Foto: Jerry Andre / Sutton Images / Pirelli

Flow-vis: para que serve esta tinta verde nos carros de F1?

No desenvolvimento dos carros da F1, as equipes investem pesado em recursos que possibilitam o acesso a informações detalhadas. O objetivo é sempre entender como é o funcionamento na prática do modelo na pista, para aí sim encontrar soluções que melhoram o rendimento do conjunto. 

Para isso, por muitas vezes os engenheiros se apoiam em ferramentas tecnológicas e sofisticadas. Só que, mesmo neste ambiente de constante evolução, também há espaço para coisas que são bastante práticas e relativamente simples. 

Você já deve ter reparado que, às vezes, os carros vão à pista pintados com uma tinta fluorescente, na maioria das vezes de cor verde, e em pontos específicos da carenagem. Isso tem um papel importante no entendimento de como o carro funciona. Mas para que ela serve, exatamente?

A F1 e a importância fundamental da aerodinâmica

F1 flow vis
Foto: Red Bull Content Pool

Um ponto crucial na concepção de um carro de F1 é a sua eficiência aerodinâmica. As asas e as linhas do modelo são projetadas para que, quando em movimento, a passagem do ar force o carro para baixo, o que provoca maior aderência e possibilita que o conjunto faça a curva com mais velocidade. 

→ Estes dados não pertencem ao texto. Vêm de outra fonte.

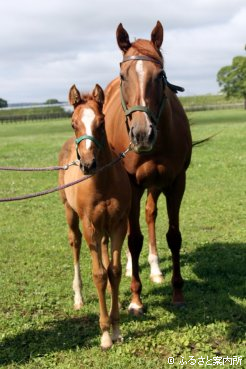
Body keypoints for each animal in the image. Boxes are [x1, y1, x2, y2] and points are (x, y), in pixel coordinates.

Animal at [58, 83, 131, 348]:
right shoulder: (90, 225)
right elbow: (99, 274)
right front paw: (105, 334)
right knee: (75, 243)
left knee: (103, 249)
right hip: (70, 213)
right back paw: (78, 297)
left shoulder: (119, 223)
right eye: (73, 123)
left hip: (104, 227)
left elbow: (114, 271)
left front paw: (117, 328)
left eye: (101, 122)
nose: (88, 165)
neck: (103, 183)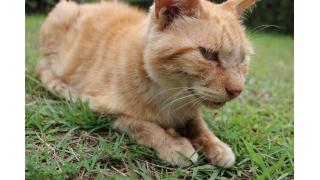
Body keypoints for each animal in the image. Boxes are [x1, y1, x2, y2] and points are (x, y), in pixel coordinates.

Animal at [35, 0, 255, 167]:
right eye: (208, 54)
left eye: (242, 59)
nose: (237, 90)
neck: (171, 95)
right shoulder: (99, 108)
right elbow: (144, 125)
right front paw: (174, 144)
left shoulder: (190, 109)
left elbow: (198, 125)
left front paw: (216, 146)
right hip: (62, 13)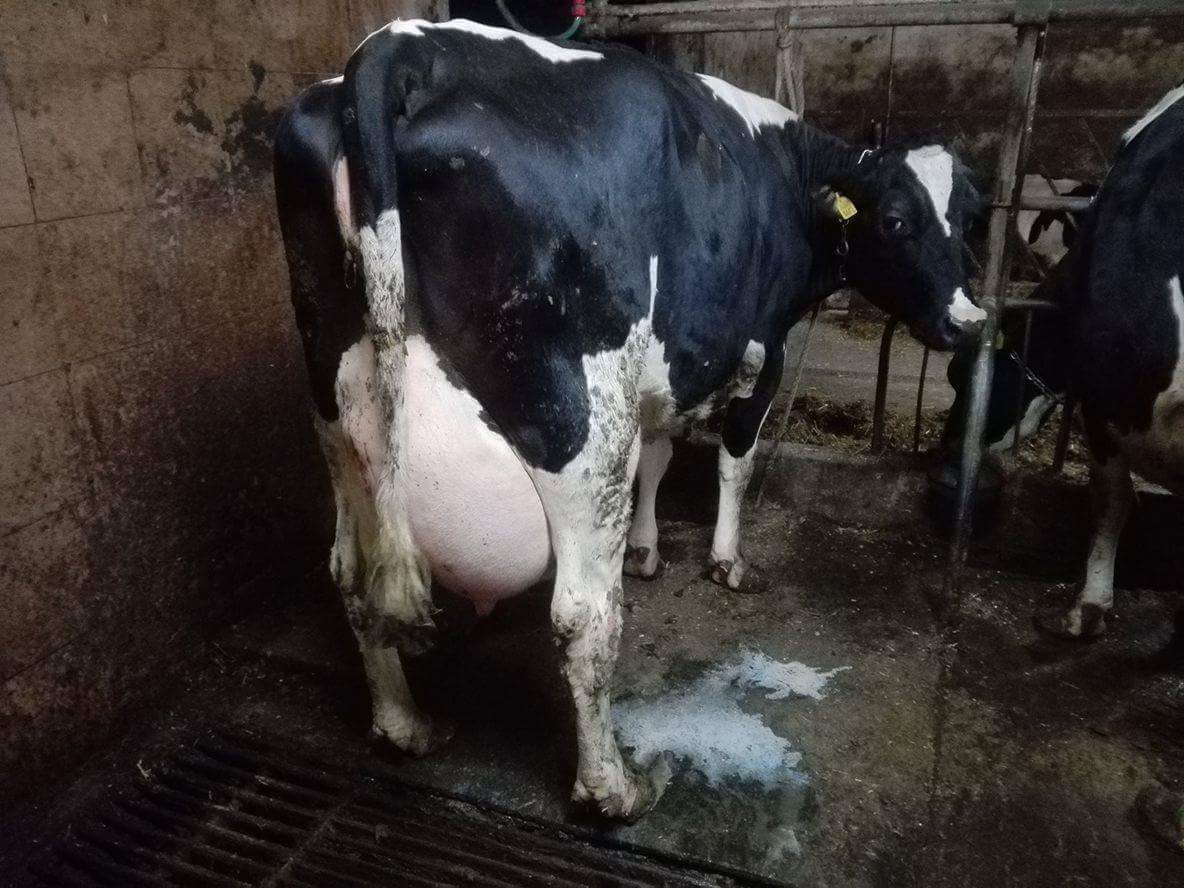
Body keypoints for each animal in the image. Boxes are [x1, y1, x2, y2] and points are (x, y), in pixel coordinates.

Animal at [274, 18, 983, 820]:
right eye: (896, 221)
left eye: (972, 218)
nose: (970, 322)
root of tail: (403, 45)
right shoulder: (758, 349)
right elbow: (735, 460)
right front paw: (727, 562)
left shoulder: (665, 363)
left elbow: (660, 453)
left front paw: (646, 549)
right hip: (580, 421)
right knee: (583, 615)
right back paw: (611, 787)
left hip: (338, 410)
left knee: (350, 570)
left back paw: (406, 727)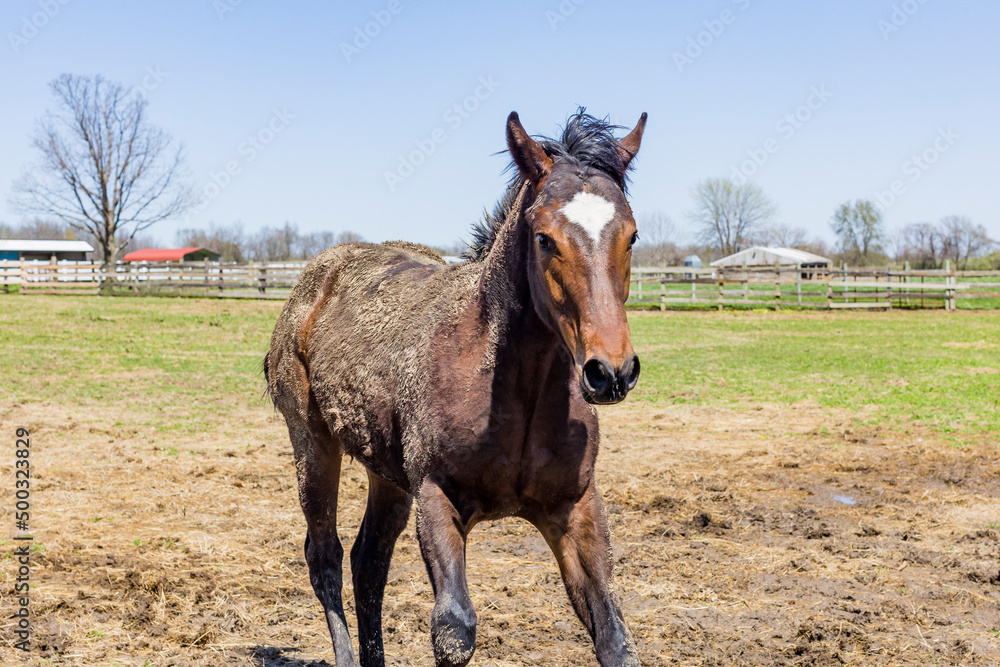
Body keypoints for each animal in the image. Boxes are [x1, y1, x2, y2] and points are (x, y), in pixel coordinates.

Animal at [265, 108, 647, 667]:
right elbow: (454, 631)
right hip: (312, 444)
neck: (514, 392)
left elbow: (614, 638)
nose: (611, 372)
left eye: (632, 236)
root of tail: (313, 280)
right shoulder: (436, 496)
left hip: (387, 471)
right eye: (544, 238)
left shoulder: (576, 505)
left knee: (368, 560)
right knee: (326, 557)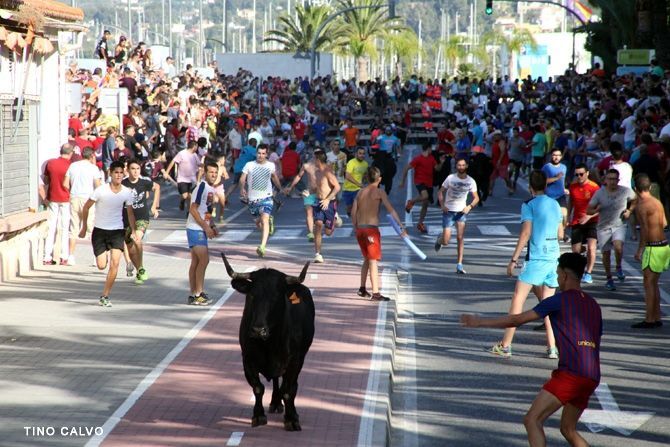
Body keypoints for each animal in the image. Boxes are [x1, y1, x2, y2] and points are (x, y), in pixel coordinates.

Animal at [221, 252, 315, 431]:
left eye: (276, 297)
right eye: (252, 295)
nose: (258, 330)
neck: (269, 344)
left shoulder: (294, 361)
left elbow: (289, 390)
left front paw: (291, 419)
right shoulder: (247, 358)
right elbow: (258, 387)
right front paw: (258, 416)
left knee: (292, 386)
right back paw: (275, 403)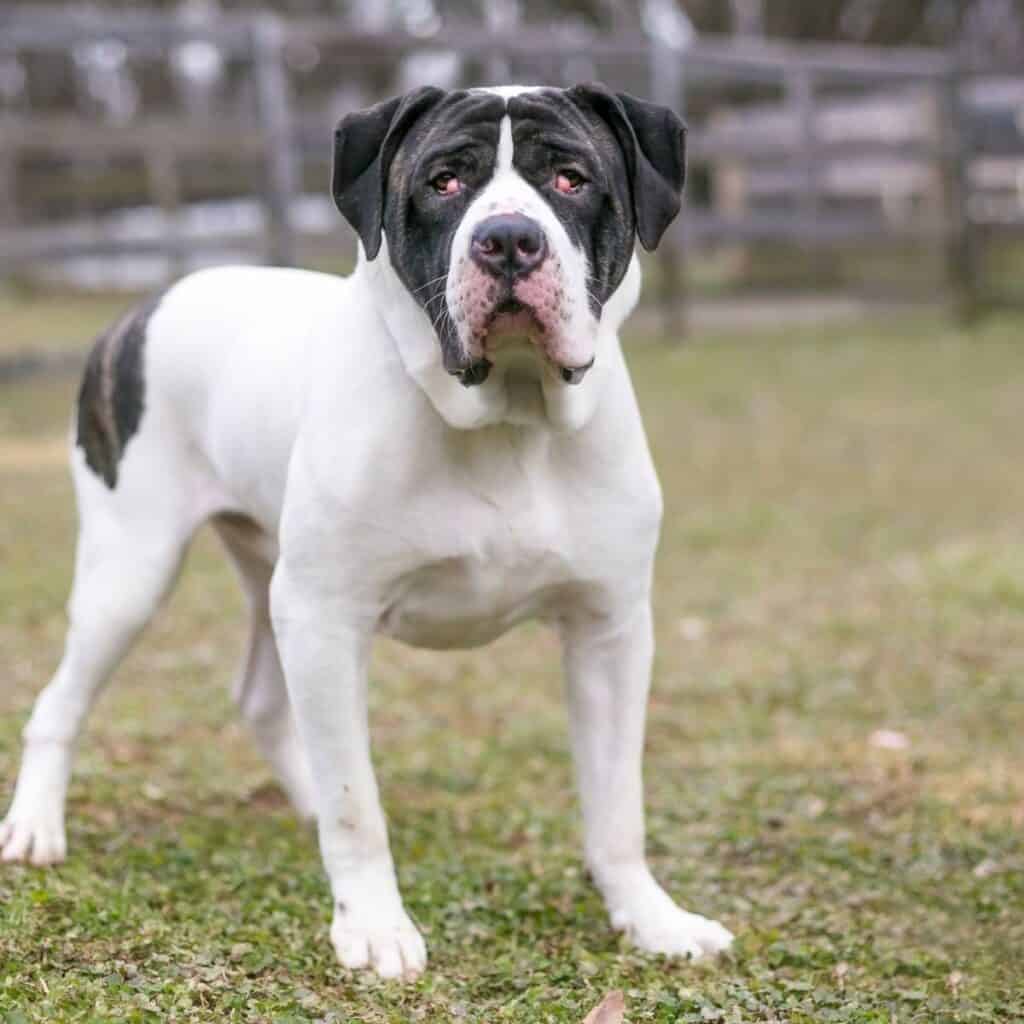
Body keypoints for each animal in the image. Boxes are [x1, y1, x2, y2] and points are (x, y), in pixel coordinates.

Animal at [4, 83, 733, 978]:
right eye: (444, 183)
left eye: (570, 178)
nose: (508, 239)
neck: (509, 414)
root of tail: (149, 302)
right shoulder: (326, 618)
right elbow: (358, 803)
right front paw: (375, 924)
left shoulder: (610, 631)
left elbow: (617, 803)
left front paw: (651, 917)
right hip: (130, 574)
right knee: (63, 699)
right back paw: (36, 826)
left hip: (265, 574)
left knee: (265, 702)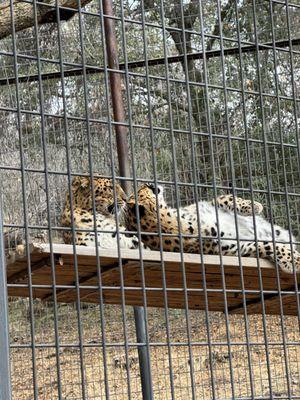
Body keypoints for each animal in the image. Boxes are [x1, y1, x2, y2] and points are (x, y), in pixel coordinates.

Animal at [126, 183, 300, 274]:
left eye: (139, 188)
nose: (149, 182)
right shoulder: (237, 248)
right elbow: (271, 246)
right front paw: (295, 261)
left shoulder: (206, 205)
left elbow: (225, 198)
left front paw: (253, 206)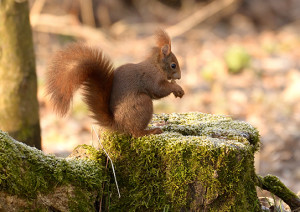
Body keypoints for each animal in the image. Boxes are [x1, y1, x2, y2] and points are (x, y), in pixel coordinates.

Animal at [46, 29, 184, 137]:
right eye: (173, 65)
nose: (179, 77)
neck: (156, 65)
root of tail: (118, 124)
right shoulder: (152, 77)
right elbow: (159, 90)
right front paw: (177, 88)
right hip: (142, 103)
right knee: (136, 133)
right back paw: (150, 131)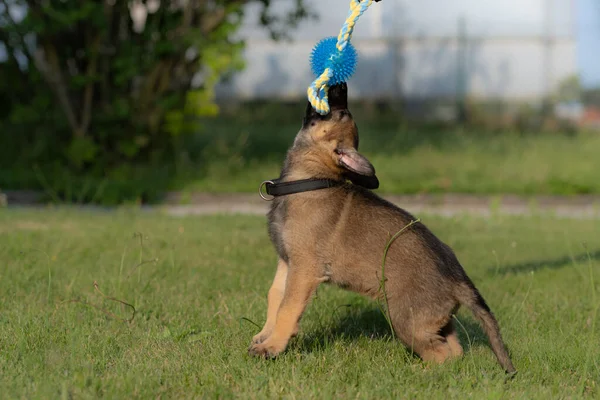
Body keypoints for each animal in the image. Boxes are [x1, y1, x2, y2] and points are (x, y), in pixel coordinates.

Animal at [250, 83, 516, 374]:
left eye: (340, 113)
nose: (341, 85)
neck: (309, 179)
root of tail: (458, 280)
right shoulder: (288, 261)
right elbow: (275, 295)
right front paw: (266, 334)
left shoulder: (305, 268)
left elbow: (288, 306)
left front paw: (272, 346)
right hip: (436, 321)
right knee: (454, 351)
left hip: (405, 319)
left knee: (441, 355)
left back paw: (417, 372)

Para que o máximo de performance aerodinâmica seja extraída, cada componente precisa funcionar em sintonia, já que o ar vai passar pelo bico e asa dianteira, ser encaminhado para as bargeboards laterais e para o halo, contornar os sidepods e a entrada de ar superior e enfim percorrer o difusor e a asa traseira. Neste processo, cada peça precisa funcionar exatamente como o planejado. Por exemplo, se a asa dianteira tem um comportamento imprevisível, o ar chega para a bargeboard de uma forma que não era esperada, e esta peça, portanto, já não funcionaria conforme o planejado.

É por isso que as equipes não economizam esforços no estudo e desenvolvimento dos componentes aerodinâmicos, com um trabalho intenso feito no túnel de vento e em simulações de fluidodinâmica computacional (também conhecida como CFD). Acontece que os indicadores apresentados nestas ferramentas possuem caráter teórico, já que as simulações são feitas em um ambiente fechado e controlado. Na conversão do banco de testes para a pista na prática, muita coisa pode mudar, o que também pode invalidar tudo o que os engenheiros projetaram. 

Como o flow-vis atua na análise de correlação

Quando o carro vai à pista, é preciso checar se as informações obtidas no campo teórico batem com a realidade. Um recurso utilizado para isso é justamente esta tinta que é conhecida como flow-vis. O nome vem de flow visualization, ou “visualização do fluxo” numa tradução livre. E aí já fica a primeira curiosidade: literalmente não se trata de uma tinta, e sim uma mistura de óleo com um pó brilhante, por muitas vezes verde, mas que também se apresenta em outras cores.

Instantes antes de o carro ir à pista, as equipes passam o flow-vis nas peças que são alvo do estudo, que são geralmente pontos cruciais para o desempenho aerodinâmico. Como se trata de uma substância bastante líquida, na medida em que os carros ficam em movimento, o flow-vis se espalha pela carenagem de tal maneira que evidencia exatamente como o ar está percorrendo o conjunto, o que dá um indicador concreto do comportamento aerodinâmico. 

Flow-vis se espalha pela carenagem com o carro em movimento, dando um indicador visual do comportamento aerodinâmico

Assim que a substância seca, pouco tempo depois, o piloto retorna aos boxes para que os engenheiros registrem o resultado final. Por isso, é importante que o flow-vis tenha uma cor bastante chamativa, para que fique mais fácil a sua visualização.

Geralmente este recurso é aplicado quando se trata de um novo projeto, ou de peças de atualização. Desta forma, é mais comum que o flow vis seja usado em testes de pré-temporada, ou nos treinos livres de GP. Os resultados do experimento são fundamentais para que as equipes entendam não só as suas peças, mas também o seu trabalho como um todo, já que é um processo para medir a correlação de suas informações. Isso significa que os engenheiros possuem mais elementos para comparar os dados teóricos de túnel de vento e CFD, com o que é visto na prática com o flow-vis

Caso os resultados batam, a equipe saberá que pode confiar mais nas informações teóricas e embasar o seu desenvolvimento a partir dali. Mas se as informações forem completamente discrepantes, isso pode provocar um grande atraso e deixar tudo mais trabalhoso, o que tem consequências catastróficas nas operações da equipe. 

É uma explicação básica, e na prática é um pouco mais complexo do que no discurso. Mas o uso flow-vis simboliza bem como que a F1 combina a mais alta tecnologia com outras soluções bastante simples na busca de cada décimo de segundo.